# Dark Carnival Circus Sideshow



## printersdevil (Sep 7, 2009)

Here are some ideas for a carnival outdoor theme. You could probably use some of them and give them a twist. Neither of these has the theme in the title, so many may miss these great ideas.


http://www.halloweenforum.com/party-ideas-experiences-recipes/106540-outdoor-party-help.html
[url]http://www.halloweenforum.c...ipes/106209-hi-im-newbie-need-some-ideas.html


Since you have been around for awhile, you are familiar with Tempt your Fate. You could do this with the balloons hanging on a foam board and throw darts at them carnival style for a booth. You could really have fun with either fates or just do twisted prizes.


----------



## Zoemorgan2 (Aug 4, 2011)

My party this year is “Carnival of Horrors” and as a twist this will be a murder mystery party as well- it’s all adults and I’m expecting about 80 people and all indoors. 
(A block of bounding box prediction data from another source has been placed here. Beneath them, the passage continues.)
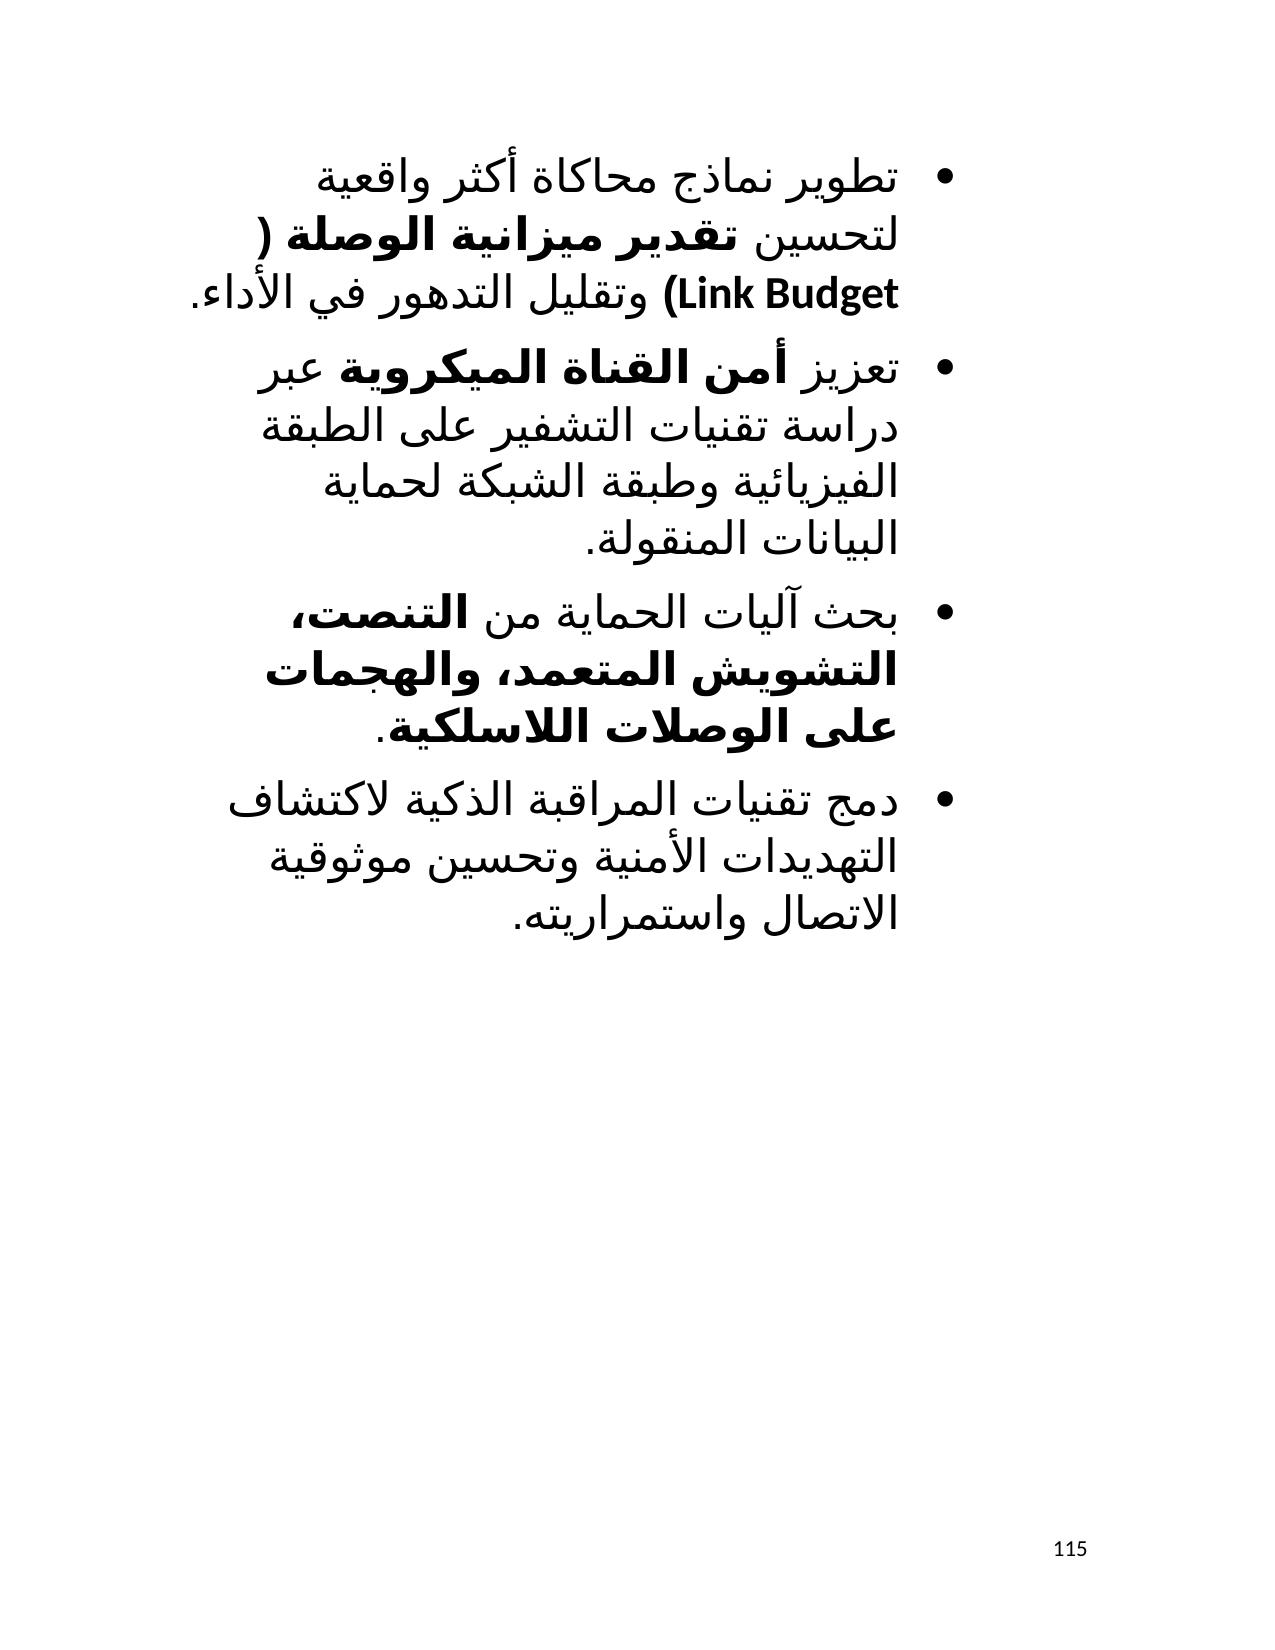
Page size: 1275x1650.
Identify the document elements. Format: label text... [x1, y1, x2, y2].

list دمج تقنيات المراقبة الذكية لاكتشاف التهديدات الأمنية وتحسين موثوقية الاتصال واستمراريته. [187, 773, 937, 939]
list تعزيز أمن القناة الميكروية عبر دراسة تقنيات التشفير على الطبقة الفيزيائية وطبقة الشبكة لحماية البيانات المنقولة. [187, 341, 937, 564]
list بحث آليات الحماية من التنصت، التشويش المتعمد، والهجمات على الوصلات اللاسلكية. [187, 585, 937, 752]
list تطوير نماذج محاكاة أكثر واقعية لتحسين تقدير ميزانية الوصلة (Link Budget) وتقليل التدهور في الأداء. [187, 150, 937, 320]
I bought a few animatronic clowns for this year but I’m also going to dress my existing animatronics up in costumes. For ex: Jason & Skelton Coachman - as clowns, Headless Victorian Bride- The bearded lady (headless of course!)- Witch - as a clown but she’ll be a Knife throwing clown. I have posable skeletons that I’m going to set up as little vignettes around the house- The Snake Charmer, The Strong Man, The Fire Eater, the Bearded Lady and the Knife Thrower. I ordered a cardboard light up Ferris wheel from www.stumpsparty.com and named it the “Wheel of terror”. I made circus tent toppers out of cardboard to go over the food table as the concession stand, and for the entryways.
If you search carnival on Stump’s Party you can see all the cardboard cutouts they have pertaining to carnival/circus. That’s where I got a lot of my cardboard building ideas.
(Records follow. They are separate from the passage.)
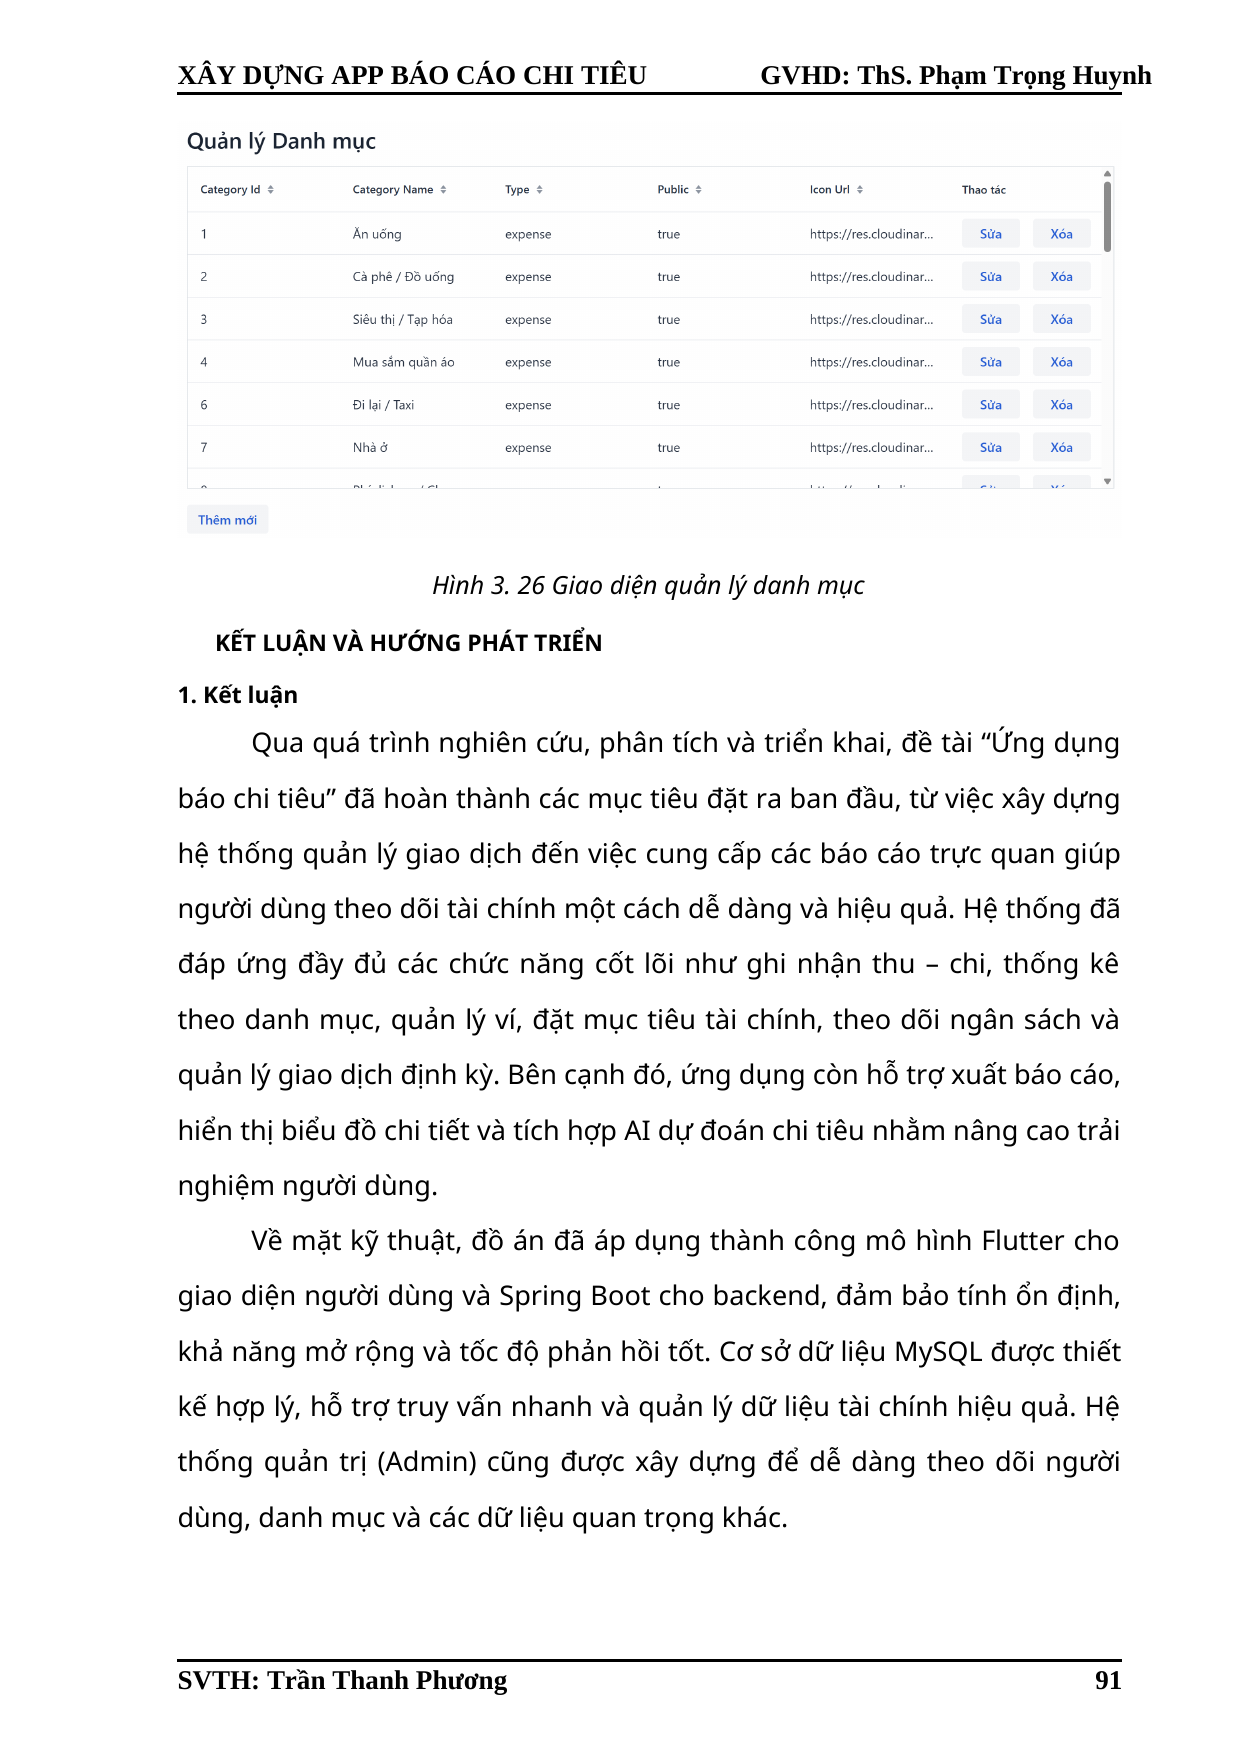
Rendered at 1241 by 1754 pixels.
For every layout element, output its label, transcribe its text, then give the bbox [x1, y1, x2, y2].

subtitle KẾT LUẬN VÀ HƯỚNG PHÁT TRIỂN [215, 627, 1122, 658]
text Hình 3. 26 Giao diện quản lý danh mục [177, 568, 1122, 602]
picture [177, 121, 1123, 538]
text Qua quá trình nghiên cứu, phân tích và triển khai, đề tài “Ứng dụng báo chi tiêu” đã hoàn thành các mục tiêu đặt ra ban đầu, từ việc xây dựng hệ thống quản lý giao dịch đến việc cung cấp các báo cáo trực quan giúp người dùng theo dõi tài chính một cách dễ dàng và hiệu quả. Hệ thống đã đáp ứng đầy đủ các chức năng cốt lõi như ghi nhận thu – chi, thống kê theo danh mục, quản lý ví, đặt mục tiêu tài chính, theo dõi ngân sách và quản lý giao dịch định kỳ. Bên cạnh đó, ứng dụng còn hỗ trợ xuất báo cáo, hiển thị biểu đồ chi tiết và tích hợp AI dự đoán chi tiêu nhằm nâng cao trải nghiệm người dùng. [177, 724, 1122, 1203]
text Về mặt kỹ thuật, đồ án đã áp dụng thành công mô hình Flutter cho giao diện người dùng và Spring Boot cho backend, đảm bảo tính ổn định, khả năng mở rộng và tốc độ phản hồi tốt. Cơ sở dữ liệu MySQL được thiết kế hợp lý, hỗ trợ truy vấn nhanh và quản lý dữ liệu tài chính hiệu quả. Hệ thống quản trị (Admin) cũng được xây dựng để dễ dàng theo dõi người dùng, danh mục và các dữ liệu quan trọng khác. [177, 1222, 1122, 1535]
subtitle 1. Kết luận [177, 679, 1122, 711]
I also ordered cardboard voting booths from Election Source http://shop.shopelections.com and I’m painting them and setting them up as a row of carnival games. Also a prize booth which is a bunch of headless stuffed animals (thank God for garage sales- LOL). I searched the web and found a bunch of old black and white photos of old carnival acts. I’m attaching them to large pieces of poster board, spraying on a little fake blood, and in some instances dragging a wet tea bag or burning the poster board (be careful!) a little so that they look weathered. They’ll be hanging around on the walls. 
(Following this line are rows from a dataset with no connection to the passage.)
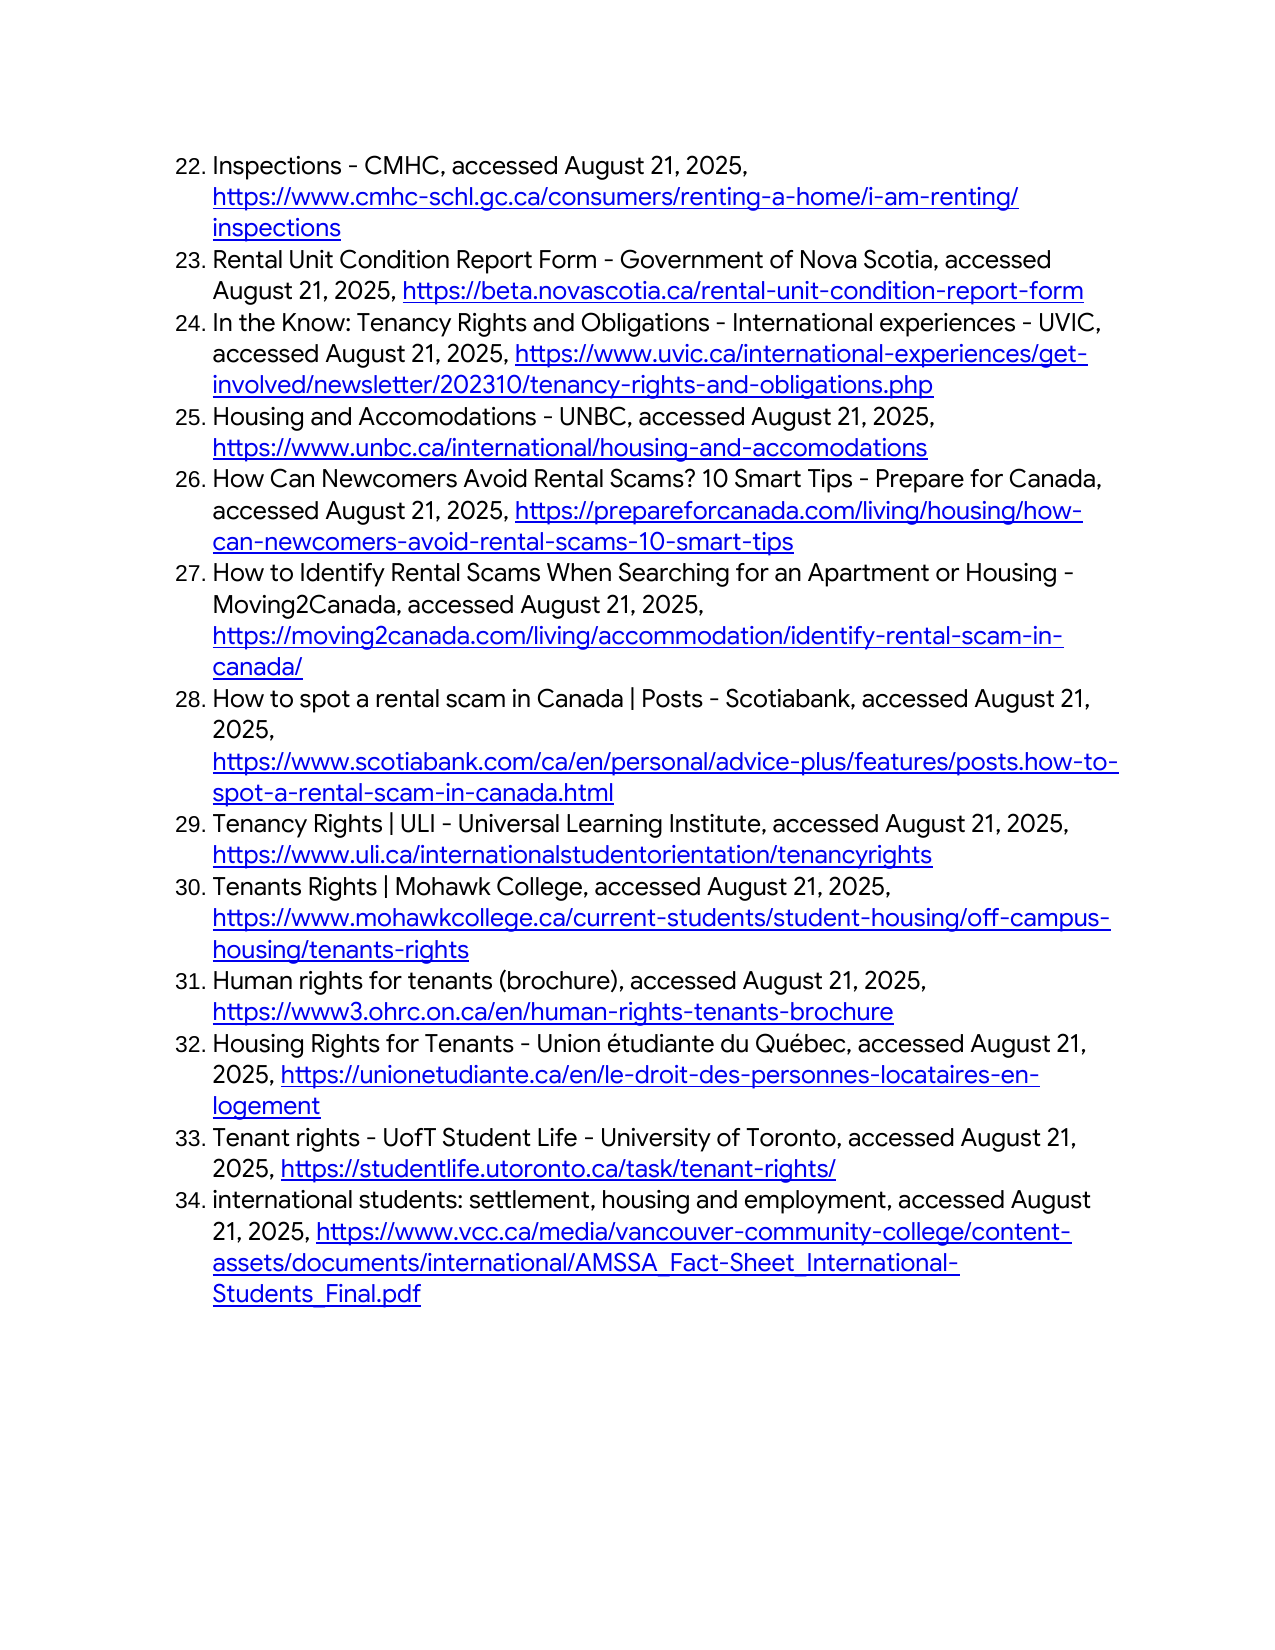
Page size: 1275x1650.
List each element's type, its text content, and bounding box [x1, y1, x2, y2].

list Housing Rights for Tenants - Union étudiante du Québec, accessed August 21, 2025, https://unionetudiante.ca/en/le-droit-des-personnes-locataires-en-logement [175, 1028, 1125, 1122]
list Housing and Accomodations - UNBC, accessed August 21, 2025, https://www.unbc.ca/international/housing-and-accomodations [175, 401, 1125, 463]
list How to Identify Rental Scams When Searching for an Apartment or Housing - Moving2Canada, accessed August 21, 2025, https://moving2canada.com/living/accommodation/identify-rental-scam-in-canada/ [175, 558, 1125, 683]
list Human rights for tenants (brochure), accessed August 21, 2025, https://www3.ohrc.on.ca/en/human-rights-tenants-brochure [175, 965, 1125, 1028]
list Inspections - CMHC, accessed August 21, 2025, https://www.cmhc-schl.gc.ca/consumers/renting-a-home/i-am-renting/inspections [175, 150, 1125, 244]
list How Can Newcomers Avoid Rental Scams? 10 Smart Tips - Prepare for Canada, accessed August 21, 2025, https://prepareforcanada.com/living/housing/how-can-newcomers-avoid-rental-scams-10-smart-tips [175, 463, 1125, 558]
list How to spot a rental scam in Canada | Posts - Scotiabank, accessed August 21, 2025, https://www.scotiabank.com/ca/en/personal/advice-plus/features/posts.how-to-spot-a-rental-scam-in-canada.html [175, 683, 1125, 808]
list Tenancy Rights | ULI - Universal Learning Institute, accessed August 21, 2025, https://www.uli.ca/internationalstudentorientation/tenancyrights [175, 808, 1125, 871]
list Tenant rights - UofT Student Life - University of Toronto, accessed August 21, 2025, https://studentlife.utoronto.ca/task/tenant-rights/ [175, 1122, 1125, 1185]
list international students: settlement, housing and employment, accessed August 21, 2025, https://www.vcc.ca/media/vancouver-community-college/content-assets/documents/international/AMSSA_Fact-Sheet_International-Students_Final.pdf [175, 1185, 1125, 1310]
list In the Know: Tenancy Rights and Obligations - International experiences - UVIC, accessed August 21, 2025, https://www.uvic.ca/international-experiences/get-involved/newsletter/202310/tenancy-rights-and-obligations.php [175, 307, 1125, 401]
list Tenants Rights | Mohawk College, accessed August 21, 2025, https://www.mohawkcollege.ca/current-students/student-housing/off-campus-housing/tenants-rights [175, 871, 1125, 965]
list Rental Unit Condition Report Form - Government of Nova Scotia, accessed August 21, 2025, https://beta.novascotia.ca/rental-unit-condition-report-form [175, 244, 1125, 307]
As far as food- I’m doing sliders, mini hotdogs & French fries. I’ll have an old fashioned popcorn machine and a cotton (rotten) candy machine. 

I hope this has helped! I’ve been working on this stuff since March! Happy Halloween!!!!


----------



## Rikki (Aug 14, 2006)

Siamese twins, world's smallest man/woman, world's tallest man/woman, tattooed man, fortune teller, dog boy....just a few to add to Zoemargan2's list.


----------



## Ghost of Spookie (Sep 28, 2008)

There have been a number of great carnivals haunts on the forum in the last few years where people have also posted their photos or videos. A number of the carnivals have had sideshows too. 

This is a recent one devils chariot and friends did last year that might give you some ideas. There have been a number of threads on it too, including the building of their carousel. Here's a link to get you started but I'd suggest searching by the member's name and also searches on carnival, sideshow, carnevil.
http://www.halloweenforum.com/halloween-props/103204-rasputins-carnival-risk-video.html

I've been working on putting together a circus/carnival theme and started a thread that might be helpful: http://www.halloweenforum.com/halloween-props/87008-circus-props.html


----------



## Zoemorgan2 (Aug 4, 2011)

I actually did by a Zultan - can't afford Zoltar http://www.giftsandfreeadvice.com/free_advice/zultan-fortune-telling-machine-rocks-my-world/


----------



## Xane (Oct 13, 2010)

_I wish I was big!

I wish I could weigh people!_

-


----------



## dustin2dust (Aug 19, 2008)

I LOVE the Zultan! I don't see them for sale anywhere tho. I'll have to cross my fingers that I find something similar because it would be PERFECT! 
Thanks for all the ideas and links! I'm going to spend some time checking them out!


----------



## miss kenton (Aug 5, 2011)

I am hosting a "Carnival of Lost Souls". My hubby is building one for our party although, I am using a female mannequin head and torso, so she'll be a Gypsy. My husband has rigged up a "Rube Goldberg" device to disperse the fortunes. I bought those empty capsules (like the ones in gumball machines) to hold the fortunes. I'll send a photo when it's finished.
I am working on the premise that most carnival side shows are rip-offs, and that makes them kind of funny. So the hokier the displays,
the better! 
I am using my dog's old crate to display "Snake Lady." If you watch any carnival snake lady videos on Youtube, you will find it is always a woman sticking her head through a hole and her hair covers the end of the snake body ( some stuffed thing). Almost too easy! 

Today, I went to A.C. Moore craft store and bought a twenty four inch tall stuffed standing Dracula for 50%off. I bought him because he is wearing a black suit. I will put white gloves over his purple hands and an ugly old man mask on him. I will display him in a decorated appliance box as "The smallest man in the world" 
My party will be in my backyard, garage and rather large screenhouse. This will force the guests to mill around to see everything. I have 3 tents I will set up and decorate with "sideshow" attractions. I will serve most of the food from my kitchen, but serve grilled hotdogs, cotton candy and nachos with cheese at a "concession center" set up in my screenhouse.
I am announcing to my guests that though they can wear any costume they chose, there will be a prize for the the best carnival character thus insuring I get a lot of "freaks" at my carnival.


----------



## Jaberchtold77 (Sep 16, 2010)

A really cool idea to do is to make giant jack-in-the-box's. You can even have people (dressed as clowns) popping out of them. A local haunted walk i'm in does this in the clown scene and it's really cool. I'm also probably going to do it in my high schools haunted walk. (I'm running it and my scene is going to be circus themed!) Gotta love clowns!


----------